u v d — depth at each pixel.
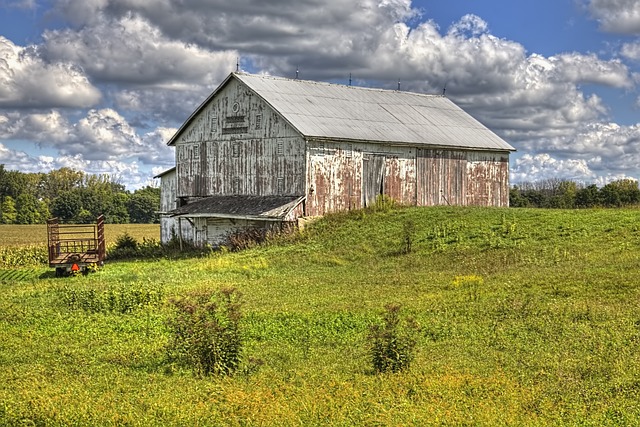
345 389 15.20
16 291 30.59
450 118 55.81
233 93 49.44
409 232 37.69
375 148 47.69
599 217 37.78
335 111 49.38
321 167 45.41
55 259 36.97
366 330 21.34
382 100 54.94
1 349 19.94
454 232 38.38
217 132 50.56
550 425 13.09
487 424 13.04
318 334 21.08
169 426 13.47
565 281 26.08
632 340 18.70
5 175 145.25
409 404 14.29
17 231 98.19
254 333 21.27
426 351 18.80
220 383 16.05
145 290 27.05
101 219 38.62
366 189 47.34
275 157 46.66
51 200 152.50
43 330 22.39
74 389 15.71
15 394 15.38
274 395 15.08
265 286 29.95
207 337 17.45
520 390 15.13
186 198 53.03
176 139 53.34
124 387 16.00
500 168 54.53
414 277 30.53
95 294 26.86
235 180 49.25
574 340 19.03
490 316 22.27
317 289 28.86
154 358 18.66
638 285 24.48
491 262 32.25
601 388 15.27
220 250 45.84
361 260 36.41
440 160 50.97
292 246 40.69
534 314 21.91
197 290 28.12
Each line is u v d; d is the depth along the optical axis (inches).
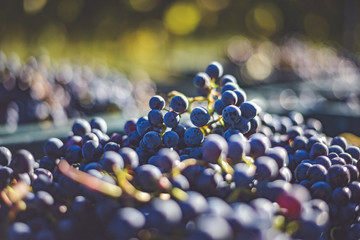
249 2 165.2
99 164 15.0
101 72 54.0
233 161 15.0
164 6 145.9
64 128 31.5
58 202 15.0
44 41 105.1
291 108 38.2
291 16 163.9
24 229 13.6
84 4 116.0
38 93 37.5
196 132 16.1
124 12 129.8
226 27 164.7
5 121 34.7
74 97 40.7
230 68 79.8
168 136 16.2
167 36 149.6
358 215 16.2
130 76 67.2
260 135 15.8
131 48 130.7
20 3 101.5
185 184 14.2
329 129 36.0
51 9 108.0
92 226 13.6
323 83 66.1
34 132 30.0
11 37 100.2
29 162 16.0
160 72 90.0
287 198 13.5
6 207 14.4
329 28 163.6
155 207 12.5
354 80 74.2
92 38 117.5
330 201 15.7
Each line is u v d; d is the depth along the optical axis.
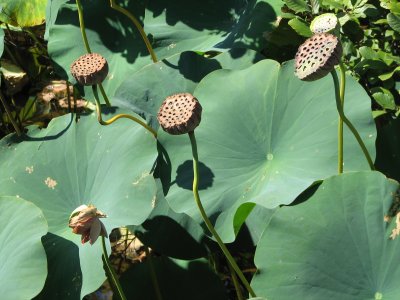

******************************

__INSTRUCTIONS TO FOLLOW__. If the word "optical" is on a line above, return that line.

__SOLUTION BELOW__.
Each line is u v d; d is the depth along the optical axis (inches).
Each line is u v d; d is the depth along the optical axis.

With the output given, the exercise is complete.